FTIR studies conducted on pure drug and mixture of drug and polymer showed that there is no marked interaction between drug and excipient selected. The graphs obtained indicate that the drug is compatible with the polymer used.

Fig. 2: FT-IR Spectrum of Polymer HPMC-E5

Fig. 3: FT-IR Spectrum of Drug Sacubitril Sodium

Fig.4: FT-IR Spectrum of Sacubitril + HPMCE5

The DSC study revealed that the melting point of HPMC-E5 and Sacubitril Sodium was found to be 269.38^oC and 140.98^oC respectively. In the DSC thermogram of drug-HPMC-E5 mixture, it was shown that the melting points of HPMC-E5 and the drug were 267.66^oC and 133.05^oC respectively which clearly indicates there is only a slight variation in the melting points of polymer and the pure drug and showed that good compatibility with polymers. These studies concluded that there is no excipient incompatibility.

Fig. 5: DSC thermo gram of Polymer HPMC-E5

Fig6: DSC thermo gram of Drug Sacubitril Sodium

Fig. 7: DSC thermo gram of drug+polymer

CONCLUSION:

Based on the encouraging results, the fast-dissolving films of Sacubitril Sodium can be considered suitable for clinical use in the treatment of Hypertension and other conditions of heart disorders, where a quicker onset of action for a dosage form is desirable along with the convenience of administration. The method of preparation was found to be simple and requires minimum excipients, thus making the product cost-effective. Among all HPMC-Sacubitril films, extent of drug release was greater in F5 film. It was observed that with the increased content of polymer, the rate and extent of drug release was faster. This was because of water soluble polymer that results in increased wettability and penetration of water into the film matrices and hence increased diffusion of the drug. Among all the eight formulations F₁, F₂, F₃, F₄, F₅, F₆, F₇, F_8,it was shown that the presence of tween80 in constant concentration in the formulations F₅,F₆,F₇ and F₈enhanced the drug release. From the present investigation it can be concluded that oral fast dissolving films have shown superior drug release. The films prepared by HPMC-E5 and propylene glycol had shown good mechanical strength, drug release, disintegration time and stability. Sacubitril sodium administered in the form of fast dissolving films will be potential novel drug dosage form for geriatric and also for general population by providing faster release and better patient compliance.

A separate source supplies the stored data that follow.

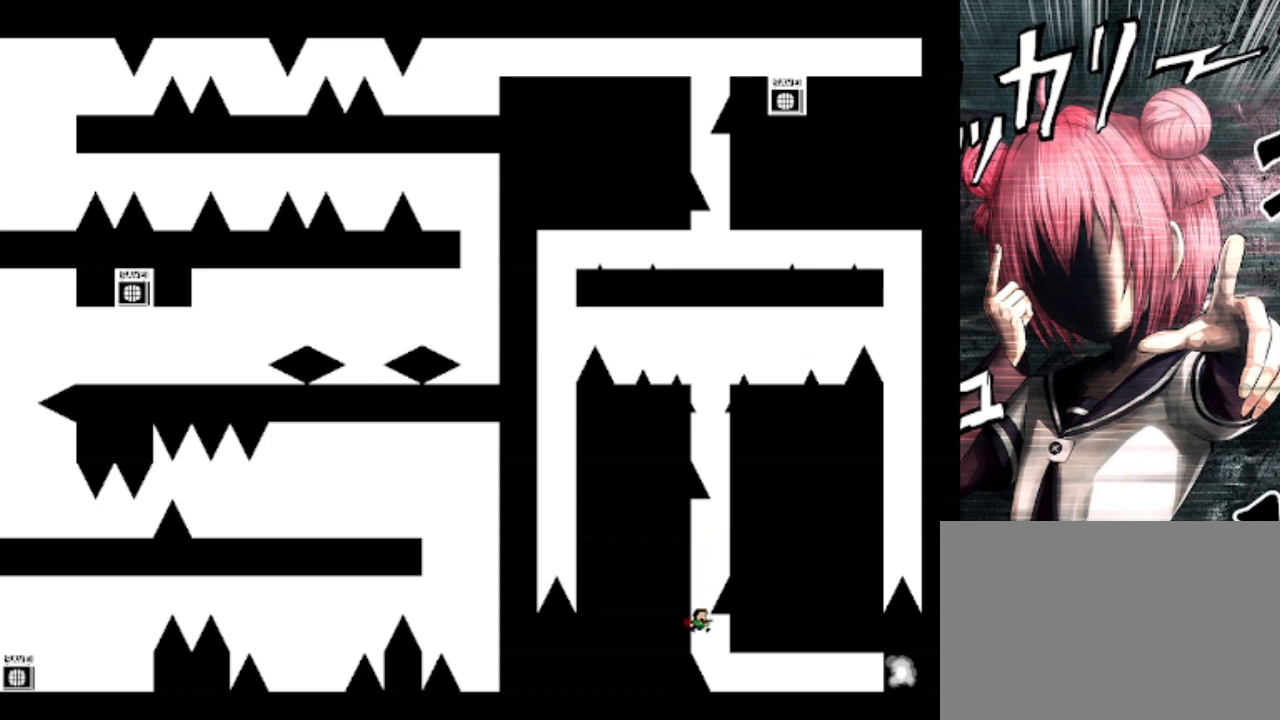
{"keys": ["right"], "events": []}
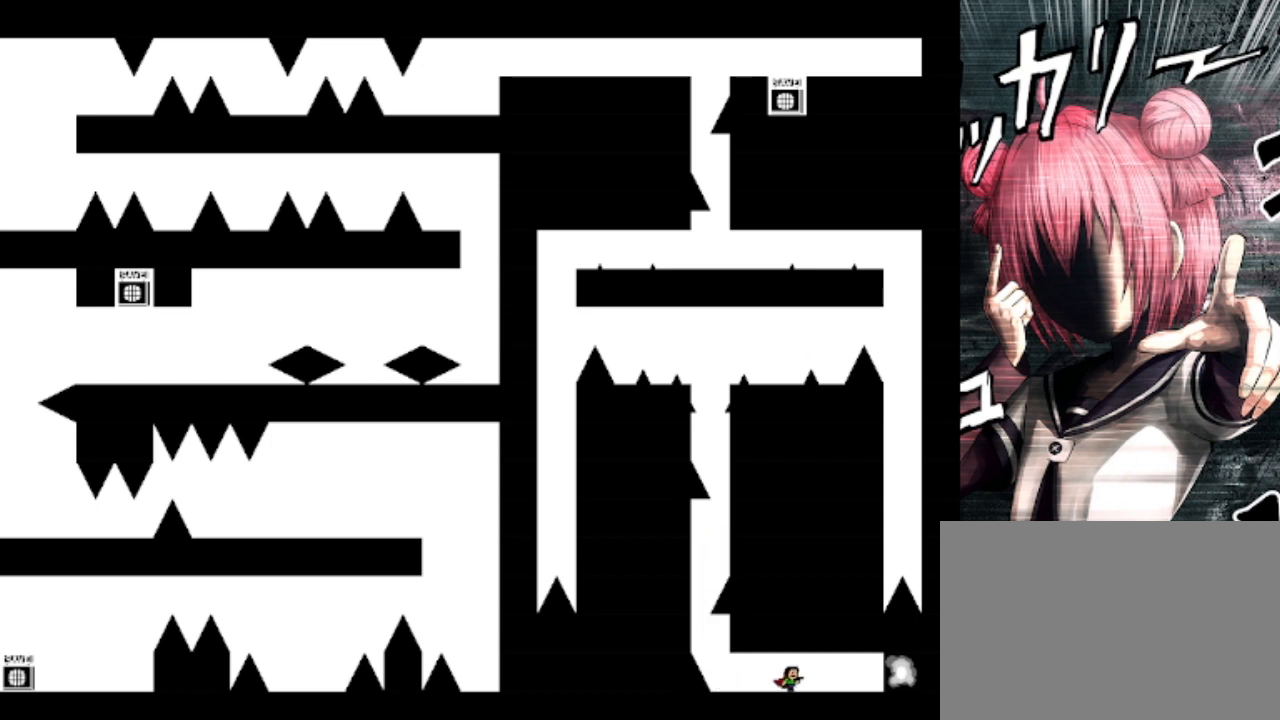
{"keys": ["right"], "events": []}
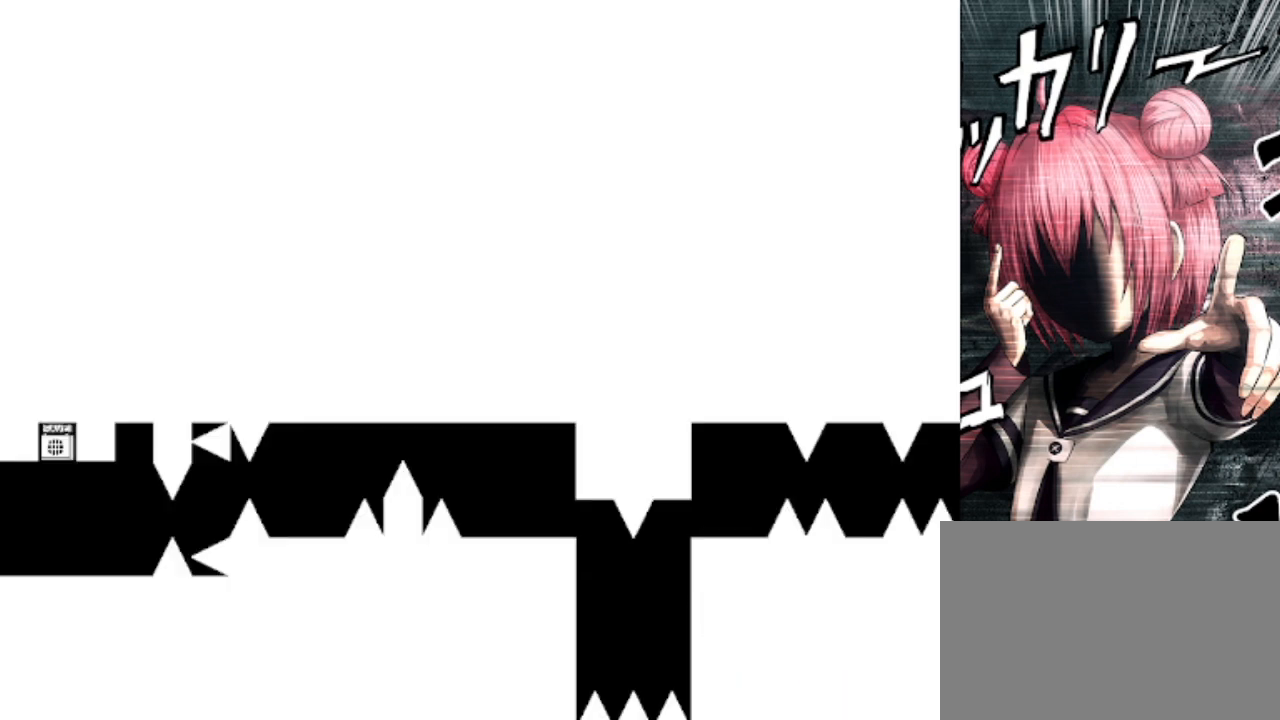
{"keys": [], "events": [[33, "right", "up"]]}
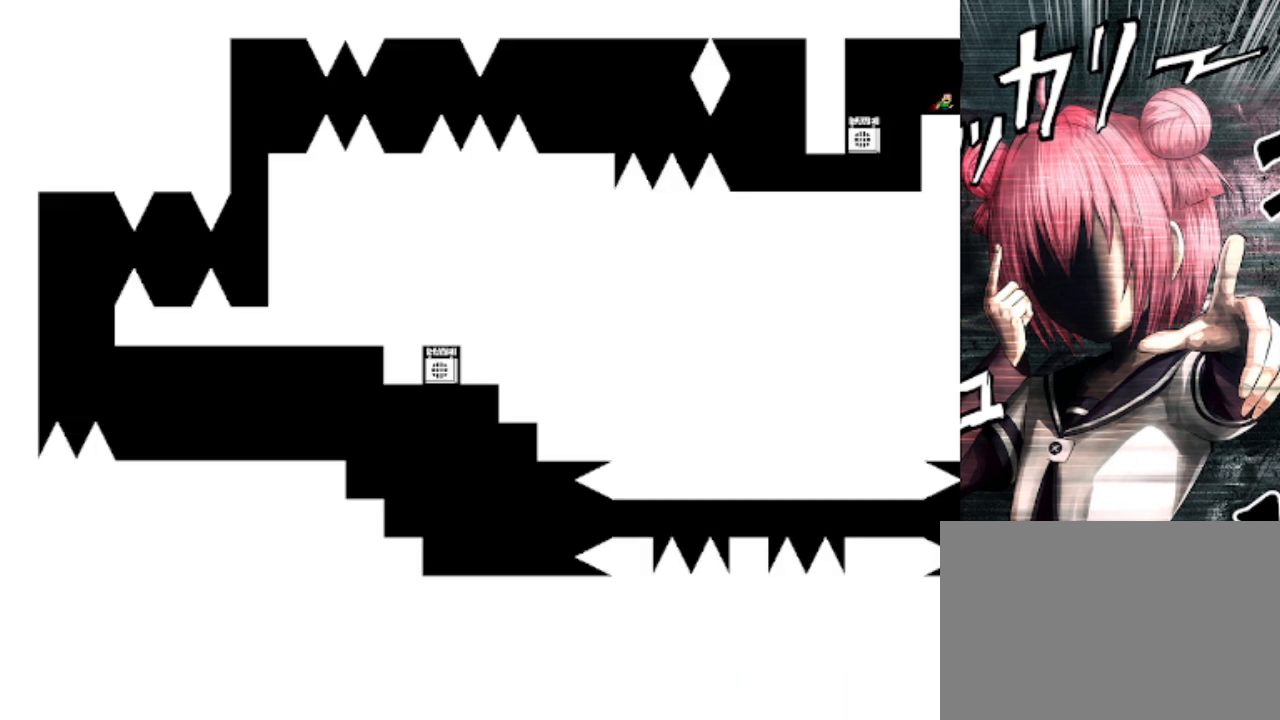
{"keys": ["left"], "events": [[500, "left", "down"]]}
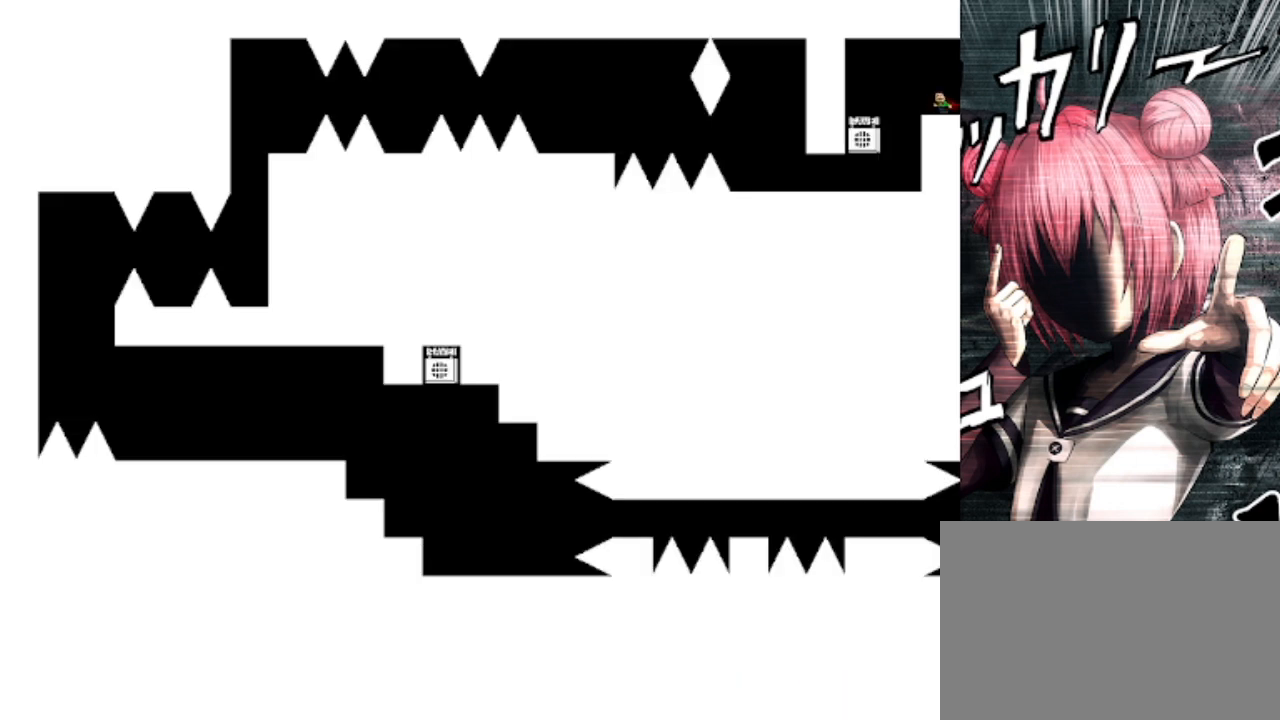
{"keys": ["left", "z"], "events": [[400, "z", "down"]]}
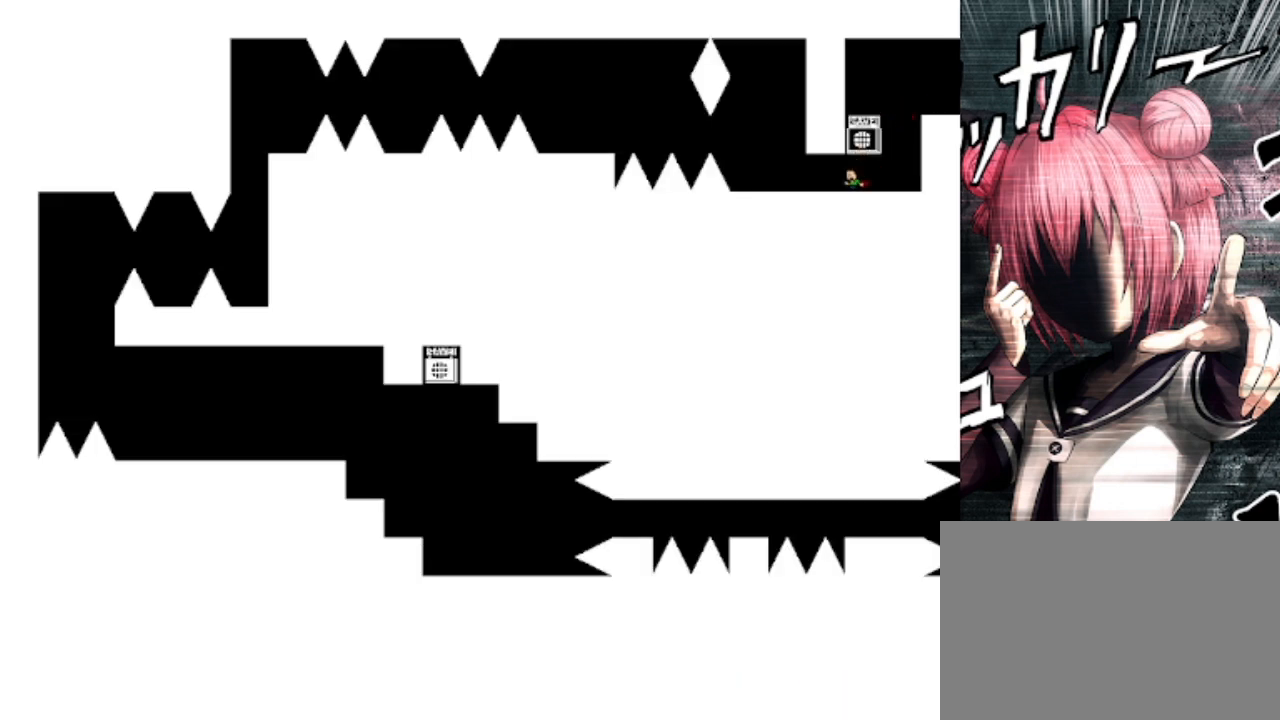
{"keys": ["left"], "events": [[33, "z", "up"]]}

There fore it can be a good alternative to conventional anti hypertensive tablets.

ACKNOWLEDGEMENT:

The authors express deep gratitude to Strides Arcolabs, Bengaluru, for providing the gift sample of the drug Sacubitril sodium. The authors are also immensely grateful to Sree Vidyanikethan College of Pharmacy, A. Rangampet, Tirupati for providing all the facilities required to carry out the research work.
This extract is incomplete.